Splashy performances abound. Portman repels sympathy while ably channelling Maddie’s professional (and ideological) frustration — and fending off her own trauma as she tries to solve Tessie’s murder and (eventually) Cleo’s. Brett Gelman, the Marlon Brando of unappealing husbands, excels as Milton, the obnoxious, exacting spouse she abandons. Y’lan Noel brings a wry, clipped, roguish intelligence to Ferdie Platt, the Black detective who becomes Maddie’s love interest, and Jennifer Mogbock’s textured work as Dora Carter, Cleo’s longtime friend and a star singer at one of Shell Gordon’s establishments, saves a somewhat underwritten character.

But the biggest surprise is Ingram, whose star turn as Cleo — in an entertaining production stuffed with loud and charming choices — is notable for its grounded brilliance and restraint. Based on a Black woman named Shirley Parker whose body was found in Baltimore’s Druid Hill Park in the late 1960s, Cleo (in Ingram’s interpretation) is reserved. Understated. Pragmatic. Tactful. She’s firm, but not a troublemaker. Unique, though not a rebel. Smart, and slowly strangling under the constraints of her life — and just barely getting by as she plans, cautiously, steadily, for better things.

Cleo’s appeal grows with every level-headed second Ingram spends on-screen, making her imminent death — the frame for the whole story — increasingly intolerable. You find yourself leaning in to make sure you don’t miss a word. Ingram’s magnetism impinges on Portman’s: Cleo’s early broadside against Maddie keeps the latter from achieving the kind of moral high ground (and narrative centrality) she would need to erase the role her ambition plays in her dedication to getting Cleo justice.
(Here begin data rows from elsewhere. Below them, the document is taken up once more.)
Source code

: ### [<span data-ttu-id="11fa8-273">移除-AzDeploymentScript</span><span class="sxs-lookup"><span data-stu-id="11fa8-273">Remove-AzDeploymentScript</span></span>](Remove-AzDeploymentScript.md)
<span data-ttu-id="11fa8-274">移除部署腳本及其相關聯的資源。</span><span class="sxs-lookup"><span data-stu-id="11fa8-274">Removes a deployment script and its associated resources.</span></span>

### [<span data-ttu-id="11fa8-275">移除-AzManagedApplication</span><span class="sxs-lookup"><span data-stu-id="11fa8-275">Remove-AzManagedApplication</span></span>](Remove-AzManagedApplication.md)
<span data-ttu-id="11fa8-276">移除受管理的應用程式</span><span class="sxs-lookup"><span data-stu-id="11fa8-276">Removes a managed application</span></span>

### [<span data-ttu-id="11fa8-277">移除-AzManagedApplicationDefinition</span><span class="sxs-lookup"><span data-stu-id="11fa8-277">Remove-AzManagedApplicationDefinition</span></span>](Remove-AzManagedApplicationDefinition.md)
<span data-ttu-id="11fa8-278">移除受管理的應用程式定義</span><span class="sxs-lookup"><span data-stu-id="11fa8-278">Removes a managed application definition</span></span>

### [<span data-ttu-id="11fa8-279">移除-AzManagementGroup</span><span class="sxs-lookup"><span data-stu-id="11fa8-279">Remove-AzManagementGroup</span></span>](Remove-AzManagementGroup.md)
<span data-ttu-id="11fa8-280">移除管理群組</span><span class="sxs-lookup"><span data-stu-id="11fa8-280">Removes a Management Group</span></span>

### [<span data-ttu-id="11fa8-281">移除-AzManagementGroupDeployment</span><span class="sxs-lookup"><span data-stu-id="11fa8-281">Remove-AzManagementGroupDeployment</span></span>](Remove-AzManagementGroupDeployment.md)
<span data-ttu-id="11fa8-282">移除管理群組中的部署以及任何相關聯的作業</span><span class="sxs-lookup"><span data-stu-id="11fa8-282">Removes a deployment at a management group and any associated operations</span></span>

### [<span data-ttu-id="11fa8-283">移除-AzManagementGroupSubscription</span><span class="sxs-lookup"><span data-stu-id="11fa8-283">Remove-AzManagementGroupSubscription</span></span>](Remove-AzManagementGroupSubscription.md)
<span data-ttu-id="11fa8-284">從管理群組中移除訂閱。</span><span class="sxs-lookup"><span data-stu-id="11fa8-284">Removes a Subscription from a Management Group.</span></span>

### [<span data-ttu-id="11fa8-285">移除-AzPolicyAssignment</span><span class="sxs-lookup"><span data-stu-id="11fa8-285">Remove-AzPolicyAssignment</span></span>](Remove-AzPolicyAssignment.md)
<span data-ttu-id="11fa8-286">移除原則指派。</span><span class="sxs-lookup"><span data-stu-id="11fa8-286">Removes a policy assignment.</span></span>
Without getting into spoilers or twists, it’s safe to say the story ramifies in gratifyingly original ways while nailing some bread-and-butter basics — especially its portrayals of Cleo and Maddie’s families and home lives. The show comes across as more curious than didactic about the many social issues it raises; whenever ethics come up, motives get murky. That balance works well, even if the antagonists in this (ostensible) two-hander barely ever meet on-screen. Clocking in at a modest seven episodes, this adaptation manages to feel both expansive and propulsive; it might not feature as many points of view as the novel, but it still feels like a page-turner.